DATA SECTION:
= Beginning of Section =

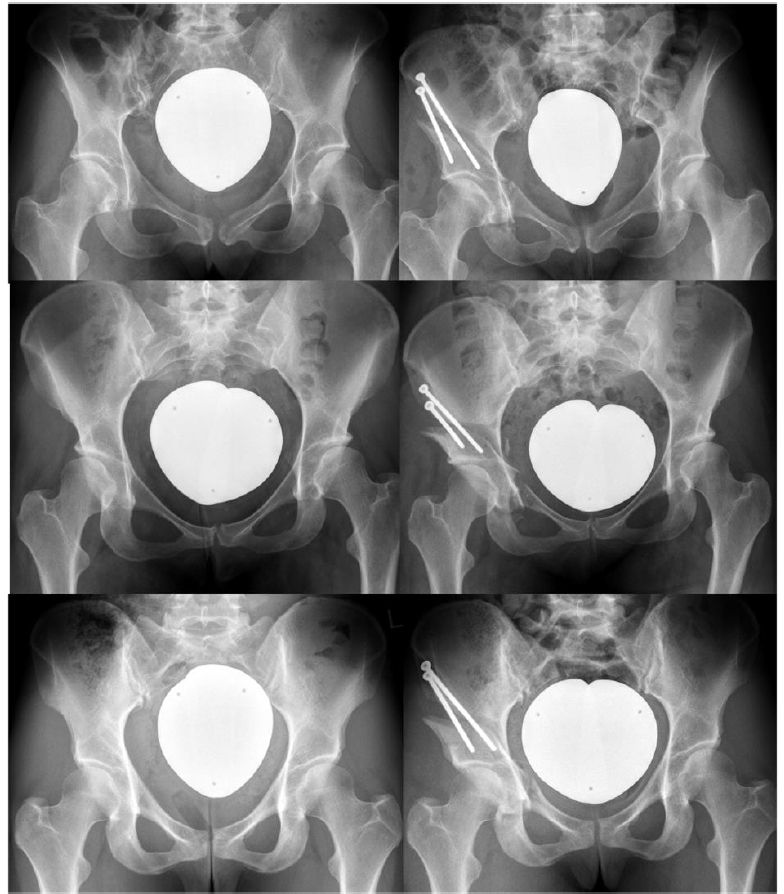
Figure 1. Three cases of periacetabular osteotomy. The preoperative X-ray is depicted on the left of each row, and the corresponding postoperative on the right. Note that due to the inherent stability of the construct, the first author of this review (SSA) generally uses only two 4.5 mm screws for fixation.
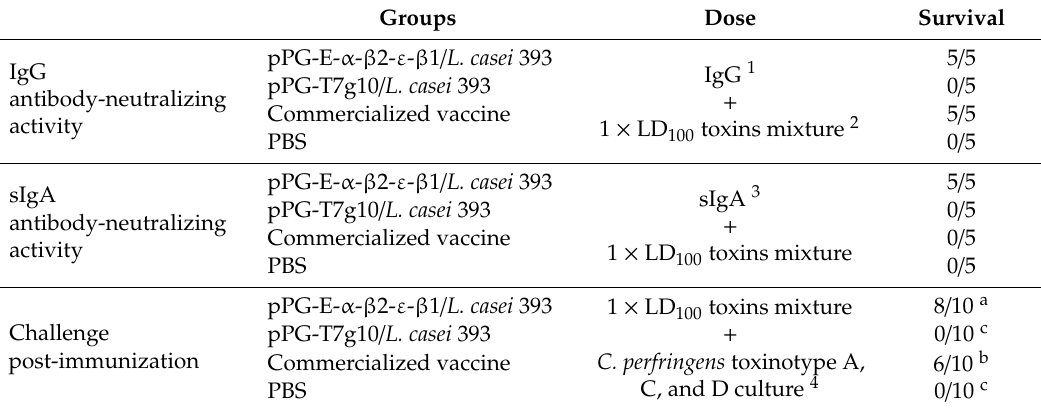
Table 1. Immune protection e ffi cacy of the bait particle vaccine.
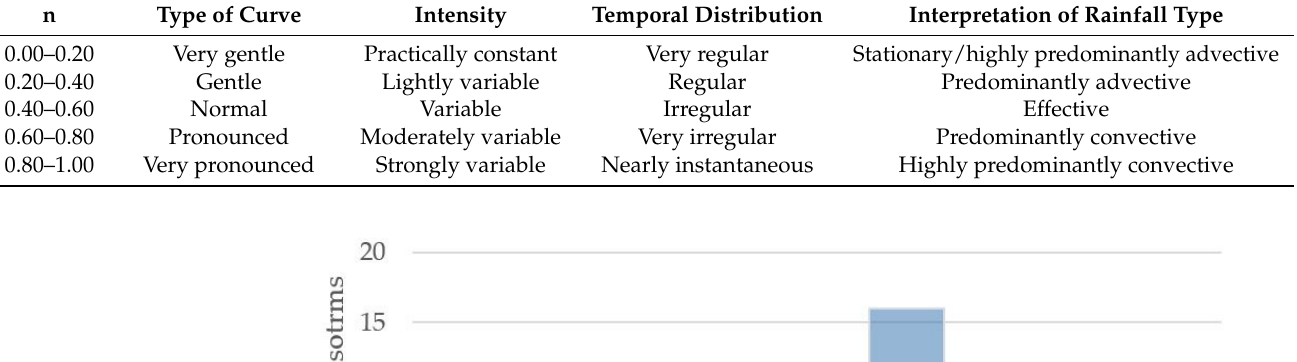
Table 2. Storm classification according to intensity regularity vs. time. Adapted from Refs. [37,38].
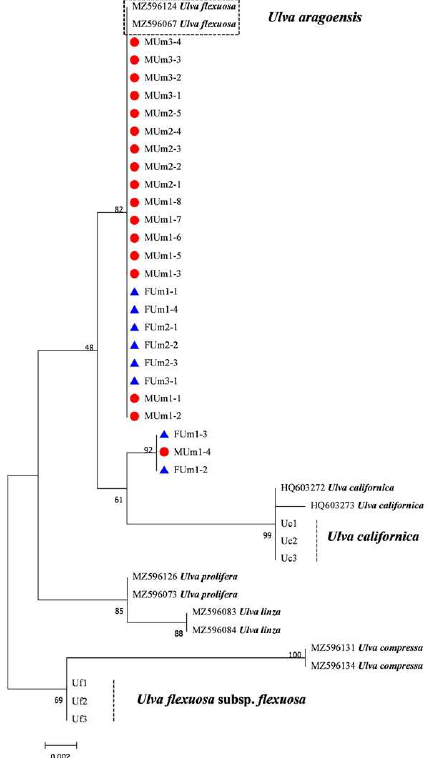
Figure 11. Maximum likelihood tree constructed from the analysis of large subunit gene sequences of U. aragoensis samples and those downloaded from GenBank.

= End of Section =

Once the line containing "Table 1. Immune" is found, transcribe it and the rest of the lines to the end of the listing above exactly, omitting all pictures.

SOLUTION FOR THIS EXERCISE:
Table 1. Immune protection e ffi cacy of the bait particle vaccine.
Table 2. Storm classification according to intensity regularity vs. time. Adapted from Refs. [37,38].
Figure 11. Maximum likelihood tree constructed from the analysis of large subunit gene sequences of U. aragoensis samples and those downloaded from GenBank.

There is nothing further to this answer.